Analysis of multistate design results is slightly more complicated than the analysis of single-state designs. The output of design is a set of fifty pairs of models, one of CH67 in complex with the antigen 4HKX and the other in complex with the antigen 3UBQ. Each pair of models will have an identical sequence in the designed residues. For example, the outputs 4HKX_relax_multistate_design_0001.pdb and 3UBQ_relax_multistate_design_0001.pdb will have the same CDR sequences in complex with the two different antigens. To analyze these results we will look at the difference in score, binding energy, and binding density for the designed sequences in both the 3UBQ and 4HKX complexes.
Plot the score and binding energy of designed models against control models. The script compare_design_to_control_multistate.py plots the same metrics as the script used in the single-state design tutorial, but will split the results to show the effect of mutations on both the 3UBQ and 4HKX complexes.

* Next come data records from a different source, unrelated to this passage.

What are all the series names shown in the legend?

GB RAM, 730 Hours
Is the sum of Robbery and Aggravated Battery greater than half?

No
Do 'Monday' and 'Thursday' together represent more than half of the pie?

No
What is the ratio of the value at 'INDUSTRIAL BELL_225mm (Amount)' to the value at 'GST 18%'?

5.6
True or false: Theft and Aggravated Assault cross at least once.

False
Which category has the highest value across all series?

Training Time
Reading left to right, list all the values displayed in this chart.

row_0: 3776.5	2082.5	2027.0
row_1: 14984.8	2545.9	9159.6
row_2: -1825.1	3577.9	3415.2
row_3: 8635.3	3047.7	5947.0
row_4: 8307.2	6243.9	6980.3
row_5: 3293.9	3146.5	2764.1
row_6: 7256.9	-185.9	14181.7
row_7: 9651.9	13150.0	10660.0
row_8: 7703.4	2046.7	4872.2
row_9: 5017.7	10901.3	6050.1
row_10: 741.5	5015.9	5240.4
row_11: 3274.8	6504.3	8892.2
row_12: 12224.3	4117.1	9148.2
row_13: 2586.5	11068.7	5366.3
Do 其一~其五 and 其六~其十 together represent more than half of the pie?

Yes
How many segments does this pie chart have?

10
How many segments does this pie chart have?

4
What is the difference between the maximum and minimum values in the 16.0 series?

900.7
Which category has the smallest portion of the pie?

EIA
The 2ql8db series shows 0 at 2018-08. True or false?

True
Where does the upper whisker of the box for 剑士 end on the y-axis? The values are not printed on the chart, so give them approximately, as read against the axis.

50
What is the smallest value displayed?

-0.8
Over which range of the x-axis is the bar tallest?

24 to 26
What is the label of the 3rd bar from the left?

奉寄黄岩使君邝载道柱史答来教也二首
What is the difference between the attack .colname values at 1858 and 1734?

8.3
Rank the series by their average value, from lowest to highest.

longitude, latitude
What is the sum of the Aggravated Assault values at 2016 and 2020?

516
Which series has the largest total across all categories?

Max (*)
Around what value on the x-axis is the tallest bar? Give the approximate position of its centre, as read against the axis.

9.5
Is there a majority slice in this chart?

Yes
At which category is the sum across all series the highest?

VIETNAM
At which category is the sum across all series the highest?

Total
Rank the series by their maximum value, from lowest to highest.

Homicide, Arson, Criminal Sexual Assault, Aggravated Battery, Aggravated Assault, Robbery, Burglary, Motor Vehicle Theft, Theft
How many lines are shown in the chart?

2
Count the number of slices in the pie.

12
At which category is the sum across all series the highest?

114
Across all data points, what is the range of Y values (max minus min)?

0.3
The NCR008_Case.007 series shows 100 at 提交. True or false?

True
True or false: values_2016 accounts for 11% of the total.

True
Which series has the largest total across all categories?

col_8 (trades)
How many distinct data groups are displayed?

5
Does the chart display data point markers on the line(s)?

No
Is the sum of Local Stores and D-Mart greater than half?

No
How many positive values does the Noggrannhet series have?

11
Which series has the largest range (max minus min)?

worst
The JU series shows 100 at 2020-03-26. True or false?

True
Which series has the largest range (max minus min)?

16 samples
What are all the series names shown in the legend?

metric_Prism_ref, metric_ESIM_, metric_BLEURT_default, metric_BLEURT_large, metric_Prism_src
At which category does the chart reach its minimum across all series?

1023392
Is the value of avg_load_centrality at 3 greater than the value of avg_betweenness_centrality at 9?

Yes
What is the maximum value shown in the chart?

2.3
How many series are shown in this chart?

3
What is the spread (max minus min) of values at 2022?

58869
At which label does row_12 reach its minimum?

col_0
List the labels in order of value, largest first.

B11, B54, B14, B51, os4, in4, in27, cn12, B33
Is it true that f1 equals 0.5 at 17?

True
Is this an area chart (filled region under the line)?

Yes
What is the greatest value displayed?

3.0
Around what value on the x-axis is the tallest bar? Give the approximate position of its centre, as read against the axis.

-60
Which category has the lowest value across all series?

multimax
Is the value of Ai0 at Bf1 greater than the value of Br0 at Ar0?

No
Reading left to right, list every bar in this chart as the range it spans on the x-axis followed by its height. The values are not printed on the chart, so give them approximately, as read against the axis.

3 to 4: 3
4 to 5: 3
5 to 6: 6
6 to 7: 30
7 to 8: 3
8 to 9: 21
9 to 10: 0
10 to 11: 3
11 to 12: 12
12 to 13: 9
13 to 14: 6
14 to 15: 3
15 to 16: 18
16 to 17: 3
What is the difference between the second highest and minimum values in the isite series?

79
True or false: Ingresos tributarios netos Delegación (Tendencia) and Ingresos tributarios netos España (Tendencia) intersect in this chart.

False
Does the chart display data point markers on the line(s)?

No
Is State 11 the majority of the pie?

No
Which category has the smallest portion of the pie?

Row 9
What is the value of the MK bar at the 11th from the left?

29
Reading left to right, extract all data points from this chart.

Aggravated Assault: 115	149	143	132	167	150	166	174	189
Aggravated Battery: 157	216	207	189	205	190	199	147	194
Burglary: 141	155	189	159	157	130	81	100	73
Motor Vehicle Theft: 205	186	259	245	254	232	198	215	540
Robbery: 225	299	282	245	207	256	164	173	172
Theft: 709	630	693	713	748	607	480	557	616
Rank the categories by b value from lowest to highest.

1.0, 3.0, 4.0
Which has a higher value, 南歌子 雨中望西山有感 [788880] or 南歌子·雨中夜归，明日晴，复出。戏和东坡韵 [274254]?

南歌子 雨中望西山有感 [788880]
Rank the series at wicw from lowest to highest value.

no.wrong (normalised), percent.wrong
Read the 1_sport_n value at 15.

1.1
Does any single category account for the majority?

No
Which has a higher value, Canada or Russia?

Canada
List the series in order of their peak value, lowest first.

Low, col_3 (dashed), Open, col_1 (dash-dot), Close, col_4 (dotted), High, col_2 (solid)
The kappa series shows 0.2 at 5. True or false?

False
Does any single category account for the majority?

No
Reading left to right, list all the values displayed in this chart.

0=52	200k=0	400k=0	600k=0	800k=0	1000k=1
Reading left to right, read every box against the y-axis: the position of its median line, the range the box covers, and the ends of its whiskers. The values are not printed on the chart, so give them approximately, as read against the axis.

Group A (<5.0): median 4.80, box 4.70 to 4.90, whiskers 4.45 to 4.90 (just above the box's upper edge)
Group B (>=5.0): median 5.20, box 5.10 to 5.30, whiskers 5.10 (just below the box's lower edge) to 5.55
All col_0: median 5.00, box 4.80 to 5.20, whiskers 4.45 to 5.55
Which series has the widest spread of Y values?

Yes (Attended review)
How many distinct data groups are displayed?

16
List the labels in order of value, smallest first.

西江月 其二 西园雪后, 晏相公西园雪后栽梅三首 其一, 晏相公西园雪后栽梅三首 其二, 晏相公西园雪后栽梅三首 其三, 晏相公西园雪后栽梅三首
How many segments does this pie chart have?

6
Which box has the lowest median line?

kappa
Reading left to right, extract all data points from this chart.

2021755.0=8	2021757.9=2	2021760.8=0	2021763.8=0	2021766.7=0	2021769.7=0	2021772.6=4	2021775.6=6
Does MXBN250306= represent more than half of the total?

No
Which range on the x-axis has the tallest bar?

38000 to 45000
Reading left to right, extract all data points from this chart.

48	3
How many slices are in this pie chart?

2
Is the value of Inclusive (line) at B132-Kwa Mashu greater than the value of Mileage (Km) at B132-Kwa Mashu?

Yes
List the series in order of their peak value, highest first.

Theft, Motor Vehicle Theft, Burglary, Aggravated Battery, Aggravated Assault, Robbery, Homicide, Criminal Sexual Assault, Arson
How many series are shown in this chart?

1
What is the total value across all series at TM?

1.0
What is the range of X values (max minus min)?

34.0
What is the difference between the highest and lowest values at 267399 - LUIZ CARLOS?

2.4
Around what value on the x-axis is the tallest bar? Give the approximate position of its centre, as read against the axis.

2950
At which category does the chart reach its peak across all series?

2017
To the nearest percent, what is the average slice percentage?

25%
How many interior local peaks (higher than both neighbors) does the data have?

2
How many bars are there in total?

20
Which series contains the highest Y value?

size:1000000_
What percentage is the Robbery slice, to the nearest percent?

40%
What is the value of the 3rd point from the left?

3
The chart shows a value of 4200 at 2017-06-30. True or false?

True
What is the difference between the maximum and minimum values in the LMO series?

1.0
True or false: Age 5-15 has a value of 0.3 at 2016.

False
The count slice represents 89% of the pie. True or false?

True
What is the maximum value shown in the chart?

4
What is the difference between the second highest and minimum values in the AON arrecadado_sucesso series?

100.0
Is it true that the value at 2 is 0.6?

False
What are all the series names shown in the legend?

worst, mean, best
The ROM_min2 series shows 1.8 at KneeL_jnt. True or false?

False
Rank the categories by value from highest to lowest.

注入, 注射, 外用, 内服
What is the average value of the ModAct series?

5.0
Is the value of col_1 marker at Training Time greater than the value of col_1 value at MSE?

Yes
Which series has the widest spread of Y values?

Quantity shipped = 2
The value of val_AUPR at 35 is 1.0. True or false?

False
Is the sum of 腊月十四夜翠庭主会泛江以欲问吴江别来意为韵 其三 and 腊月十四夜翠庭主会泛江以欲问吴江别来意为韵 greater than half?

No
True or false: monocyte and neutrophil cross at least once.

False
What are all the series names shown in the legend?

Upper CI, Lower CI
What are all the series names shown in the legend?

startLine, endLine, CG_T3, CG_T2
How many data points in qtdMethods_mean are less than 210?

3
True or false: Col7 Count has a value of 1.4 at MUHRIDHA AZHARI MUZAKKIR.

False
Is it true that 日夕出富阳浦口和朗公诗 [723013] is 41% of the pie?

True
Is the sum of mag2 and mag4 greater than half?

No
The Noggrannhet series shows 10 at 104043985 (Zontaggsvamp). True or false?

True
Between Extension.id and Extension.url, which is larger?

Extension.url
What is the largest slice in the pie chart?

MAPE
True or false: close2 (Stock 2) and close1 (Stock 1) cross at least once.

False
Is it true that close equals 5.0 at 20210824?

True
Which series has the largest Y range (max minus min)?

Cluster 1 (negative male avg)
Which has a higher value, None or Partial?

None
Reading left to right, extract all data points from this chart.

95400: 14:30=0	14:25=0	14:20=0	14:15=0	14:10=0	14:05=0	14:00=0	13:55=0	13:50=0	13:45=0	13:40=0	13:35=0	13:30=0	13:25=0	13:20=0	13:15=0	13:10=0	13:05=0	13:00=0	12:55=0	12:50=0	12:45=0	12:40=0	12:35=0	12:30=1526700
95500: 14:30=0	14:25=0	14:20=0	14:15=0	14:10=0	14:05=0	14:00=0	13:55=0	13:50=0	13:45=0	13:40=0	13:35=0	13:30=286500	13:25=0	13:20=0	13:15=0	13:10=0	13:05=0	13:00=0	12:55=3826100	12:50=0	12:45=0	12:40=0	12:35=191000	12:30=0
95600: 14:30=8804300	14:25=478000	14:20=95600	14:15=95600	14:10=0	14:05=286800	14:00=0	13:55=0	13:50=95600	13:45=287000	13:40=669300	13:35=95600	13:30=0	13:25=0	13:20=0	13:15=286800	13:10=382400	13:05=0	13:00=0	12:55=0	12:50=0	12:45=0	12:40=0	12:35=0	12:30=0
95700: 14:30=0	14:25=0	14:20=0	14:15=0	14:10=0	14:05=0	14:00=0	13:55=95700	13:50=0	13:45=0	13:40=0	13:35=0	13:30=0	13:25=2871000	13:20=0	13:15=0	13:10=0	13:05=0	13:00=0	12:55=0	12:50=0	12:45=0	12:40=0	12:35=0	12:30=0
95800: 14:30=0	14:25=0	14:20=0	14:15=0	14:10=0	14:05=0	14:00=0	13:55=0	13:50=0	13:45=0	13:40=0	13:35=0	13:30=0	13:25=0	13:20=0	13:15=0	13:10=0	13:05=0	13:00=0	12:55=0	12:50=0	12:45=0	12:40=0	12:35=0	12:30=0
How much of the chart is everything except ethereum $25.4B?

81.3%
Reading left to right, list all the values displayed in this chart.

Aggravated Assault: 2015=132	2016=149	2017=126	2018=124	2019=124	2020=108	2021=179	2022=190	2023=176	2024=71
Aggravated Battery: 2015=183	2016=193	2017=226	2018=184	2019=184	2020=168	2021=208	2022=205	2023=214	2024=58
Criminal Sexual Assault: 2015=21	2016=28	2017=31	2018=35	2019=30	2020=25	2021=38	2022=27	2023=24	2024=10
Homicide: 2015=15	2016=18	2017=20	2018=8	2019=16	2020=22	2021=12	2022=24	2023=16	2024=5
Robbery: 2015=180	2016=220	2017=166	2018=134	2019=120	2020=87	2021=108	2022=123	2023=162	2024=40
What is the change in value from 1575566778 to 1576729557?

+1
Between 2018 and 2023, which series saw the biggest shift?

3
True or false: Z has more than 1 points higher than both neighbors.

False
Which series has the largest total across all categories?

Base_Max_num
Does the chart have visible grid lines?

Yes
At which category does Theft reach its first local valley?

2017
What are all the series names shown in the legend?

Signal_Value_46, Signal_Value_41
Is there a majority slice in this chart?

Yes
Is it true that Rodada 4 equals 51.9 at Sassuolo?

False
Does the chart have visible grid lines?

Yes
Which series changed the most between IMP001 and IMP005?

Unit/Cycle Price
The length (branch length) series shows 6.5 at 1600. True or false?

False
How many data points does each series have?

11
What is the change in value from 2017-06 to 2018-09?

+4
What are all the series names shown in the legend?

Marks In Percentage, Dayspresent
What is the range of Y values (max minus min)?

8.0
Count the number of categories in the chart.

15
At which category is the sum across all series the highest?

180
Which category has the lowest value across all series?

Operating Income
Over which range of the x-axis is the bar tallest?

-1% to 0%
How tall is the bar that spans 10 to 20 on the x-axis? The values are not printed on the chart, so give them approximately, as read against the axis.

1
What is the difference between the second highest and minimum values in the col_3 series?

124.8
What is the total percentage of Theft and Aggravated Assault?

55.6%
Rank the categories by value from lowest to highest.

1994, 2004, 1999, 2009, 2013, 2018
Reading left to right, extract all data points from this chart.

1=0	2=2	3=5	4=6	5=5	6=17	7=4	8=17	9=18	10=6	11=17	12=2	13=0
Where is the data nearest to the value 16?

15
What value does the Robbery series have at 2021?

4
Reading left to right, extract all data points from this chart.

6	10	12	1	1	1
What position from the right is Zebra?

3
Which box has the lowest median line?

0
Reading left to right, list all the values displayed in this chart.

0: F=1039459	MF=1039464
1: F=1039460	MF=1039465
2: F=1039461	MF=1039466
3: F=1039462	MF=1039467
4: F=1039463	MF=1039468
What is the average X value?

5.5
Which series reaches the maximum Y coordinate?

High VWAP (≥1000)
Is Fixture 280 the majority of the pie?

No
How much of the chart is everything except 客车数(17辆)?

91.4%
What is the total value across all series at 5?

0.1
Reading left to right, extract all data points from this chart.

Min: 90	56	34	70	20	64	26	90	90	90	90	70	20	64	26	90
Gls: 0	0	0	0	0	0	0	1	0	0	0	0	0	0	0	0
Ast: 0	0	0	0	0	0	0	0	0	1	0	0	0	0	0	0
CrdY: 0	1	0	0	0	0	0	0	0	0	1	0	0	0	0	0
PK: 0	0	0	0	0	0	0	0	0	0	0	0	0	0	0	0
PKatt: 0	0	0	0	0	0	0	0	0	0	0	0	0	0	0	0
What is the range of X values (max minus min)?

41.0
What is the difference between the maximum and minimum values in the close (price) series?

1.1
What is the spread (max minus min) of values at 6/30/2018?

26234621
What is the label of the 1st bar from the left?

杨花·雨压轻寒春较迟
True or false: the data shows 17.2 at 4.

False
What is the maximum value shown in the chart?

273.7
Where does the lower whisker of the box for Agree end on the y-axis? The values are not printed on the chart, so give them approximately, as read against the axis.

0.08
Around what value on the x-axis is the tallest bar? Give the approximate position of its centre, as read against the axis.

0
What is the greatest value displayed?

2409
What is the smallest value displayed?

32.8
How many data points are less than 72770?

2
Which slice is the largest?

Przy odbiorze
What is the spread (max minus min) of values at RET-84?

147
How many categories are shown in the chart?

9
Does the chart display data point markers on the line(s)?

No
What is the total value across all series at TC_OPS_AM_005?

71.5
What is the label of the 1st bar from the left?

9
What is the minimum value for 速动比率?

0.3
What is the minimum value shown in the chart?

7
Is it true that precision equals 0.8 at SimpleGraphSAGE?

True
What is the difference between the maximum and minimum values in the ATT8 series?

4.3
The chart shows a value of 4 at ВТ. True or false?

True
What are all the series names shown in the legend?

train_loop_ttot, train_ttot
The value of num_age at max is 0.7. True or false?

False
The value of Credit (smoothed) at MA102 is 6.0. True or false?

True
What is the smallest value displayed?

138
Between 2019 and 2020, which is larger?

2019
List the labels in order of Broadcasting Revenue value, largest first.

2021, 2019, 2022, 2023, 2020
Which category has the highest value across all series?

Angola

python2.7 ../../scripts/compare_design_to_control_multistate.py 3UBQ \
3UBQ_control.fasc multistate_design.fasc
python2.7 ../../scripts/compare_design_to_control_multistate.py 4HKX \
4HKX_control.fasc multistate_design.fasc
gthumb *png &
Use the design_analysis.py script to look at what mutations specifically were made in the design process. Make a sequence logo from our designed models to illustrate these changes. Since each multistate design run outputs a pair of complex (3UBQ and 4HKX) with an identical sequence, we only need to analyze one complex of the two to see all the mutations that were made.
python2.7 ../../scripts/design_analysis.py --prefix multistate_design \
--res 4HKX.resfile --native 4HKX_relax.pdb 4HKX*design*pdb
gthumb multistate_design_seq_log.png &
In this case Rosetta was able to introduce mutations that result in an antibody with a lower (more favorable) score bound to both antigens. However the binding energy and binding density seem to close to or slightly worse than the values from the native complex. Frequently in multistate design antibody mutations will establish stronger intramolecular contacts, since these contacts are uniform across all states, at the expense of cross-interface contacts, which can vary between target states. Open up the lowest scoring models in PyMOL and analyze what impact the Rosetta-introduced mutations have on interactions with both targets.